INDUSTRI MESIN SURABAYA: FUNGSI DAN PERAN DALAM INDUSTRIALISASI DAN PEMBANGUNAN KOTA ABAD XIX DAN AWAL ABAD XX
  PENGANTAR
Kota merupakan wadah dari berbagai aspek kehidupan yang sangat kompleks, Salah satu pendapat tentang kota menurut J.H De Goode menentukan beberapa ciri kawasan yang disebut kota, diantaranya adalah mempunyai peranan besar yang dipegang oleh sektor sekunder (Industri) dan tersier (Jasa) dalam kehidupan ekonomi, Jumlah penduduk yang relatif besar dan Heterogen, serta kepadatan penduduk yang relatif besar. Surabaya yang merupakan salah satu kota besar yang tidak bisa terlepas dari ciri yang disebutkan oleh De Goode. Surabaya sebagai Kota juga diperkuat oleh pendapat dari Mc Gee yang menyatakan bahwa terdapat tiga ciri kota kolonial yaitu pemukiman sudah stabil, terdapat Garnisun, dan pemukiman pedagang, yang paling penting adalah lokasinya dekat dengan laut atau sungai yang memudahkan pendatang Eropa untuk mengekspor produk dari daerah yang bersangkutan serta mengekspor produk dari Eropa. Kondisi kota inilah yang berpengaruh terhadap proses industrialisasi di Kota Surabaya. Industri itu sendiri mengandung makna sebagai fasilitator yang mengolah bahan mentah atau barang setengah jadi menjadi barang jadi yang mempunyai nilai guna lebih tinggi.
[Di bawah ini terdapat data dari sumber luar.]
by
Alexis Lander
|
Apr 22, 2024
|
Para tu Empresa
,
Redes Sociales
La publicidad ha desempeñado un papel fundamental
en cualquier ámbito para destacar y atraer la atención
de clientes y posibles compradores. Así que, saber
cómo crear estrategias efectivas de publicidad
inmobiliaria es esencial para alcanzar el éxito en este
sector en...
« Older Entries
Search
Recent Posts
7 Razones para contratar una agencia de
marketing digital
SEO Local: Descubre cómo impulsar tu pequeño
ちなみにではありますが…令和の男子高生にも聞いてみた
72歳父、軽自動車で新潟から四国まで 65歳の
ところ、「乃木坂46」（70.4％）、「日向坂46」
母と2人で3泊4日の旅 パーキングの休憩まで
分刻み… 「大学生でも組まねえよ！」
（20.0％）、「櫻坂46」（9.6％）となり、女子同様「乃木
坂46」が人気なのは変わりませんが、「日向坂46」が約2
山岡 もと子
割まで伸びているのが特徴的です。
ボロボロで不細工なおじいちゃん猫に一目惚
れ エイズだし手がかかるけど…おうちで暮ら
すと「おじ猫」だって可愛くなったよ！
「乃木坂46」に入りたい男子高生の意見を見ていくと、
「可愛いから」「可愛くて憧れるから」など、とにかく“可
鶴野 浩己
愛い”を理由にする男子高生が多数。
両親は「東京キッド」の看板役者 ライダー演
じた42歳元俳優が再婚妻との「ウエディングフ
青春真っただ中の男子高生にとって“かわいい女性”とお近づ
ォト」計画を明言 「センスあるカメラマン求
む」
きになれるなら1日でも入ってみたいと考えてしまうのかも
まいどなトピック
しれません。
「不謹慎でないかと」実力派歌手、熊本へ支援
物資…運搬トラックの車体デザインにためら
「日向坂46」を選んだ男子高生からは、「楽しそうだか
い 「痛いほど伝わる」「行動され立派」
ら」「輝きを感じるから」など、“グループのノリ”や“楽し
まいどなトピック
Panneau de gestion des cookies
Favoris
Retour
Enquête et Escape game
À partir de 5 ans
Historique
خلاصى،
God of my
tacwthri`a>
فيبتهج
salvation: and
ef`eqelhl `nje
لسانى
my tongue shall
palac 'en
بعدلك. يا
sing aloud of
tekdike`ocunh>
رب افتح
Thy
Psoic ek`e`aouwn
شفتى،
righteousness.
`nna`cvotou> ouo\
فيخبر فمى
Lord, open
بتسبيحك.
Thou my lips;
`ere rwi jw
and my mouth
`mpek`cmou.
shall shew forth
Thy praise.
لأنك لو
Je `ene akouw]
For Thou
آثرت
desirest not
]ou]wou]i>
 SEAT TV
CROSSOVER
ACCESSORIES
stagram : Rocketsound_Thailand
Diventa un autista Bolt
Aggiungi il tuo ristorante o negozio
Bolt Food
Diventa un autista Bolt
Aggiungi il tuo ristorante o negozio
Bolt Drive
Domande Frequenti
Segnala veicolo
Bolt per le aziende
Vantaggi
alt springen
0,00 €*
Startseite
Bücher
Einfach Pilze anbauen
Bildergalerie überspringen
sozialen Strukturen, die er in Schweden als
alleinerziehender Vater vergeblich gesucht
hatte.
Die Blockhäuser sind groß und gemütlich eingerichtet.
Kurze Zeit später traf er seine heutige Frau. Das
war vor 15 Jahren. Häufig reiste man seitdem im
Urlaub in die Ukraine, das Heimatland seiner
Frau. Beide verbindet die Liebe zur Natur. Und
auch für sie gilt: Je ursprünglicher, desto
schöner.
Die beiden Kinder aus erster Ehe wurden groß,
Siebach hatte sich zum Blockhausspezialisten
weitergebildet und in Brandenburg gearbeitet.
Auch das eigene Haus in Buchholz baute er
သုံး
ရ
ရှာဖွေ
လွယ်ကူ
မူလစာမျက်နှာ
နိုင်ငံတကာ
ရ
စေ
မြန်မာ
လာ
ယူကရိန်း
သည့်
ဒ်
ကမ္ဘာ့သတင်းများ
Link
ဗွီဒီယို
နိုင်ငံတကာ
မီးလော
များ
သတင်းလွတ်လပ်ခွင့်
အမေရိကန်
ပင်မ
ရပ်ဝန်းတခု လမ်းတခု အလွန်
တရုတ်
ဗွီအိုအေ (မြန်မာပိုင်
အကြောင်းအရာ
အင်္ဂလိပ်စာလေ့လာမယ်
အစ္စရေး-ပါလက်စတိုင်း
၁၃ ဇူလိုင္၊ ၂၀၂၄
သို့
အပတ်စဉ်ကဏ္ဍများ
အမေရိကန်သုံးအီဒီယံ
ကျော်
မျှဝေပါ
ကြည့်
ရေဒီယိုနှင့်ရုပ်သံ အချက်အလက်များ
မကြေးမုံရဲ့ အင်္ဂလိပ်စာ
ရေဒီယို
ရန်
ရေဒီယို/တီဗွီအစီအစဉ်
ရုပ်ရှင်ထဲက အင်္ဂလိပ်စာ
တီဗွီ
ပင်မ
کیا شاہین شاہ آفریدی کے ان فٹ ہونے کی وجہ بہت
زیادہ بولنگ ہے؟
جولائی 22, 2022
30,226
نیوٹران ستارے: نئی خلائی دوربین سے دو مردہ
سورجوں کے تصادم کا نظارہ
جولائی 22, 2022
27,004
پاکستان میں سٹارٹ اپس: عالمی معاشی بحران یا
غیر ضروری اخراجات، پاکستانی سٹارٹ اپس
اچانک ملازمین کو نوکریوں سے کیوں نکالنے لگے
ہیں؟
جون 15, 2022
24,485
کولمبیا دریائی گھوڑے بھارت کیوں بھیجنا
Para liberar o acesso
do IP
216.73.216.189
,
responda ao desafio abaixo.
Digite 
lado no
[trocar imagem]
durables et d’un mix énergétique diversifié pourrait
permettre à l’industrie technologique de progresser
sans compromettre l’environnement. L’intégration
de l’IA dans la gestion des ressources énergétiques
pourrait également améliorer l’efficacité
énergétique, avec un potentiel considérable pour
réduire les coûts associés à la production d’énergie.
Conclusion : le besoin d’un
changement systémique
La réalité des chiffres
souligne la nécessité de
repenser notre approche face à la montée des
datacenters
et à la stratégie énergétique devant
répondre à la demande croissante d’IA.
Sejak akhir abad ke 19 hingga awal abad ke-20 perkembangan industri meningkat tajam yang disebabkan oleh pertanian perkebunan yang memberlakukan sistem tanam paksa. Berdirinya industri dengan menggunakan mesin sebagai tenaga produksi ini menjadikan proses transfer teknologi sangat penting dalam proses industrialisasi di Jawa, sehingga awal abad ke-20 kota kota besar di Jawa menjalankan fungsinya sebagai pusat administratif dan komersial. Industrialisasi yang semakin meningkat ini menyerap banyak tenaga kerja khususnya yang paling banyak di industri mekanik. Kondisi ini juga dapat menimbulkan urbanisasi, sehingga surabaya saat itu juga menjadi kota dengan penduduk terpadat.
 ISI SINGKAT
Peningkatan industri sejak abad ke 19 hingga awal abad ke-20 perkembangannya di Kota Surabaya meningkat tajam. Jika pada tahun 1899 jumlah industri manufaktur hanya berjumlah 113 buah maka pada tahun 1914 meningkat menjadi 440 buah. Industri manufaktur di Kota Surabaya melonjak hingga 300% (Purnawan Basundoro: 2012). Kegiatan bisnis, Industri, pemerintahan dan pemukiman eropa terpusat di sekitar Jembatan merah. Gudang Senjata, toko mesin uap kapal, pabrik roti, pabrik air mineral, dan beberapa pabrik lain berada di pusat kota. Kawasan tersebut kemudian mengarah ke selatan setelah pemerintah Gemeente membeli lahan di Daerah Ngagel sehinggga banyak industri yang berpindah ke kawasan Ngagel.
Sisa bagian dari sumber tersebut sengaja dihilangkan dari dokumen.